Esse ritmo nasceu no século 19, a partir da “forma abrasileirada” de tocar ritmos europeus “como a polca, o xote e a própria valsa”, explica Branco. Uma espécie de expressão “swingada” de gêneros que, no final das contas, deu origem ao mais novo patrimônio imaterial da nossa cultura.

De fato, o Choro não nasceu no morro, mas pelas mãos de músicos considerados virtuoses, de formação erudita sólida, e que, pelos anos de 1870, se reuniam em rodas de música nos bairros da Cidade Nova, Catete, Rocha, Andaraí, Tijuca, Estácio e nas vilas do centro antigo do Rio de Janeiro. Ao executarem os ritmos europeus que aprenderam em conservatórios, esses músicos deixaram fluir a sonoridade predominante da então capital do Império do Brasil, os batuques, cateretês e lundus das almas africanas.

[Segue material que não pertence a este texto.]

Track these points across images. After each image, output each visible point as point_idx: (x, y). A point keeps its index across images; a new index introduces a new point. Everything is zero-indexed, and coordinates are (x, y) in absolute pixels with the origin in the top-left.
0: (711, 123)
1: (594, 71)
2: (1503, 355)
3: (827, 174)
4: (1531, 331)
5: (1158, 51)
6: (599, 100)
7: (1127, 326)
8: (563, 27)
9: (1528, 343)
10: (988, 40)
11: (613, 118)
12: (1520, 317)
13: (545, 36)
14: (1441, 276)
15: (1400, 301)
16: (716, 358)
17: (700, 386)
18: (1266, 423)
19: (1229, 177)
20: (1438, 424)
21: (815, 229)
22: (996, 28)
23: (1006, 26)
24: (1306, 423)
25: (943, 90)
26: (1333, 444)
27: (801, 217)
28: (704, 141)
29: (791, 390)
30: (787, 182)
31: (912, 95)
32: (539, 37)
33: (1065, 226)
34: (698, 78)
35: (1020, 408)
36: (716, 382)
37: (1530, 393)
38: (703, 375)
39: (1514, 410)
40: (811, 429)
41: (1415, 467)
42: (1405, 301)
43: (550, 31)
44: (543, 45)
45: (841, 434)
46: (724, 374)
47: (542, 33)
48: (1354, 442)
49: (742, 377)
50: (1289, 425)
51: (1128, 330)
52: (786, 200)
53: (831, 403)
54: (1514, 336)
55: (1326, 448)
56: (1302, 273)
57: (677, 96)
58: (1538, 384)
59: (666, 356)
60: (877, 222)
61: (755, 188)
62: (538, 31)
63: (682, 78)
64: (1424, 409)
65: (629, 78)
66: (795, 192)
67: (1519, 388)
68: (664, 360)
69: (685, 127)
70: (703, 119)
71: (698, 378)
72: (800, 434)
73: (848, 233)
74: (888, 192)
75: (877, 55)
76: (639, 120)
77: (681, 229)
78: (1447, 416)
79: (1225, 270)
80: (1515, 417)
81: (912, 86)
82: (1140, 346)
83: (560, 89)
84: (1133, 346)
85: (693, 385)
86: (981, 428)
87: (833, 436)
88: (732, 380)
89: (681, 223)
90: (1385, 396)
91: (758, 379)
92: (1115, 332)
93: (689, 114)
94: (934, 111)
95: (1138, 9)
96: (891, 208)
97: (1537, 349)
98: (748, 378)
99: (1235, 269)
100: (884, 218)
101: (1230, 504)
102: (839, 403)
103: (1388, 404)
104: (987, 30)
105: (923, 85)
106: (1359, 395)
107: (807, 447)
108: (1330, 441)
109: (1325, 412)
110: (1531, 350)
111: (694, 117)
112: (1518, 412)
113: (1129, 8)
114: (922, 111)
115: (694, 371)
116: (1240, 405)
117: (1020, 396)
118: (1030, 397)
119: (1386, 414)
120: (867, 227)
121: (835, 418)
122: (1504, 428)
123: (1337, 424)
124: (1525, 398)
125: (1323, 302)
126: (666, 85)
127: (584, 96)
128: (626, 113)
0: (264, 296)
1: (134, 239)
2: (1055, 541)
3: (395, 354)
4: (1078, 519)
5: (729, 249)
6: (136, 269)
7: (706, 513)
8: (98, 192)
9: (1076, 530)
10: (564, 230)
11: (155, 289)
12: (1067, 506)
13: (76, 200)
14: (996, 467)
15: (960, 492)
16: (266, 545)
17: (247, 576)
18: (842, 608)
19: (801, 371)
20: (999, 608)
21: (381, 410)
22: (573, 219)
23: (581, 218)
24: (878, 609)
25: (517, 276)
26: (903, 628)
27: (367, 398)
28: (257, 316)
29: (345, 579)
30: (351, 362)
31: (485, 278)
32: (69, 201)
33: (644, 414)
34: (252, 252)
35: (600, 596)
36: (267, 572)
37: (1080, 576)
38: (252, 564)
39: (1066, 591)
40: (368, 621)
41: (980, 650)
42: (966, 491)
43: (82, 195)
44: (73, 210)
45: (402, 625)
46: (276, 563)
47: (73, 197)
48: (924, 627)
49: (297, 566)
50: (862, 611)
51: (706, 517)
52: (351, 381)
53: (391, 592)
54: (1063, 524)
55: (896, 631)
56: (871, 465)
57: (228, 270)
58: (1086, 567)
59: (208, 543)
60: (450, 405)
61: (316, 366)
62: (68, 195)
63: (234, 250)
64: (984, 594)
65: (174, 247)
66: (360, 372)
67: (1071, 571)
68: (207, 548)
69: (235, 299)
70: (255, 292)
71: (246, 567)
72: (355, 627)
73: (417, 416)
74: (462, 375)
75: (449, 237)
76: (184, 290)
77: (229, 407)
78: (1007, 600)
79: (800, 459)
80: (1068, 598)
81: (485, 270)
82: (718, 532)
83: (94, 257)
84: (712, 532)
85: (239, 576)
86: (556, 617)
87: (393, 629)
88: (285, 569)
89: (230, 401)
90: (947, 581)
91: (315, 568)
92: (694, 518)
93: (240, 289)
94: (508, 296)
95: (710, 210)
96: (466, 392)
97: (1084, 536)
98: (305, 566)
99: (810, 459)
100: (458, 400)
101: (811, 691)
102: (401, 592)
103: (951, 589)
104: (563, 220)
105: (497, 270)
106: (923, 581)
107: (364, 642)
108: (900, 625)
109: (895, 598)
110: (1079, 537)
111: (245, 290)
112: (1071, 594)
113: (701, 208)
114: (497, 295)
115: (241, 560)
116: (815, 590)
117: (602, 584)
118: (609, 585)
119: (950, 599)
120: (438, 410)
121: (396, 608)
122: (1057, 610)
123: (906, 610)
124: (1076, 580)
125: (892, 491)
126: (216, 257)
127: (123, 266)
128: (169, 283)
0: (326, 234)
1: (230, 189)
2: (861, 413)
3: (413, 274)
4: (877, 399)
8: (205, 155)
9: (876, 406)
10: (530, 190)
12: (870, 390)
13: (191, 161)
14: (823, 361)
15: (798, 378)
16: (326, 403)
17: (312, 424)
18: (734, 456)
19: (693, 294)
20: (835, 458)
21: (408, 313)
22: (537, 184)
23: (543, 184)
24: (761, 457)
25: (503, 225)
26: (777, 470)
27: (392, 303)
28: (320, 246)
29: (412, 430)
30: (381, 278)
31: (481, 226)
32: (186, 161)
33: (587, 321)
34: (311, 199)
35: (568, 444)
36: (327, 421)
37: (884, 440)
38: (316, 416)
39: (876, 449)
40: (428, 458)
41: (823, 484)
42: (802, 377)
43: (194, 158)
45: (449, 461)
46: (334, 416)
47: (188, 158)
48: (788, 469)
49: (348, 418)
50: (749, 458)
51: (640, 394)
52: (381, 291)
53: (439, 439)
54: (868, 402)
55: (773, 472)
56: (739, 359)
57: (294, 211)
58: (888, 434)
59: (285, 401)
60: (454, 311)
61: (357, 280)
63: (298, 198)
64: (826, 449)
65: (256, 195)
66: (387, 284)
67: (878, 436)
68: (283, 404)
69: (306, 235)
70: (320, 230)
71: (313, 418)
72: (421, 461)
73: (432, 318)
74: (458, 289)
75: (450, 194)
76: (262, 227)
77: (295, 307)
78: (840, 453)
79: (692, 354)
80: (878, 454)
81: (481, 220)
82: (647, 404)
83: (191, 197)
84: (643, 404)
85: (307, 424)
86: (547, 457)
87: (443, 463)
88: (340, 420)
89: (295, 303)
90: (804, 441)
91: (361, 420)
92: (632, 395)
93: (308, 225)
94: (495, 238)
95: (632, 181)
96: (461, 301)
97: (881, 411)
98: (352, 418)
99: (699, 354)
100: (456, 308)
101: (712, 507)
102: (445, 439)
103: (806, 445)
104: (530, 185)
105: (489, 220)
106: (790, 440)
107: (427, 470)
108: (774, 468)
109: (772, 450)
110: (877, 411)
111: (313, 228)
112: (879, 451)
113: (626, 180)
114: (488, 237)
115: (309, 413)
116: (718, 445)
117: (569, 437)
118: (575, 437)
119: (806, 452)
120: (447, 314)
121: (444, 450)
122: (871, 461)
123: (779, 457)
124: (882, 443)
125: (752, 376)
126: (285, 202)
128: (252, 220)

“O Choro montou esse caldo musical que é o Brasil. Ele que começou isso, né? E aí, pode-se ver que está até no Axé da Bahia. Está em tudo”, sintetiza Branco.

Chorão, o primeiro nome do sambista

Patrimônio da cultura brasileira, Choro também faz história no RS

Imagem: TVERS/ Reprodução

Carlos Branco e Márcio Gobatto: o choro está sempre na UTI, mas nunca morre…

Imagem: TVERS/ Reprodução

Originado na musicalidade das ruas, o Choro subiu aos morros cariocas à medida que se popularizou na cidade. Lá, encontrou afrodescendentes livres e ex-escravizados que, na busca por reproduzir as rodas de música do centro do Rio, deram origem a uma forma improvisada de tocar, com base em instrumentos de percussão. Muitos desses músicos não tinham acesso a instrumentos musicais e formação, mas lhes sobravam intuitividade e sensibilidade artística. Pelas suas mãos, do Choro nasce o Samba.

A paternidade, no entanto, não foi esquecida inicialmente. Aquele que hoje é conhecido como sambista, na época era chamado de chorão. Porém, entre os músicos há um dito popular, lembra Márcio Gobatto: “Quem toca choro, toca todo tipo de música. Agora, não é todo tipo de músico que pode tocar o choro”.

Não se trata de sofisticação, mas de “um nível de execução mais complexo”, que, muitas vezes, foi a tábua de salvação nos altos e baixos do gênero, esclarece Gobatto. “Vários desses músicos de Choro tiveram que tocar rock na época da Jovem Guarda. Acabaram trocando o bandolim e o violão pela guitarra elétrica para poder sobreviver”, acrescenta Branco.

Chorões clássicos e a nova geração

Jessé Silva, Plauto Cruz, Octávio Dutra, Lúcio do Cavaquinho, Avendano Júnior, Dante Santoro, entre outros, estão entre os gaúchos que são expoentes do Choro. Eles não viveram para ver esse gênero musical ser registrado no Livro das Formas de Expressão do Instituto do Patrimônio Histórico e Artístico Nacional (Iphan), mas deram contribuições expressivas para que isso ocorresse.

Embalada pela ascensão do Choro à condição de patrimônio imaterial, a nova geração está mais do que nunca empenhada em dar continuidade ao legado dos “chorões” clássicos. Gobatto identifica Matias Pinto (violão de cordas) e Elias Barboza (bandolim), ambos de Porto Alegre, como novos expoentes do gênero.

Ele destaca eventos pelo interior do estado, como o Festival de Choro da Serra Gaúcha, cuja terceira edição será realizada de 2 a 4 de agosto, em São Francisco de Paula, e o Festival do Choro de Pelotas, no Dia Municipal do Choro, 11 de novembro.

O gênero musical que deu origem ao samba encontra muitos aficionados entre os pelotenses. Afinal, a cidade portuária do Passo dos Negros tem um filho ilustre no Choro: o falecido chorão Avendano Júnior, que tocou com o Jacó do Bandolim. “Tocava na noite em Pelotas. Depois que ele faleceu, vários outros grupos surgiram e o Choro de Pelotas se consolidou com o surgimento de muitas rodas de choro”, ressalta Gobatto.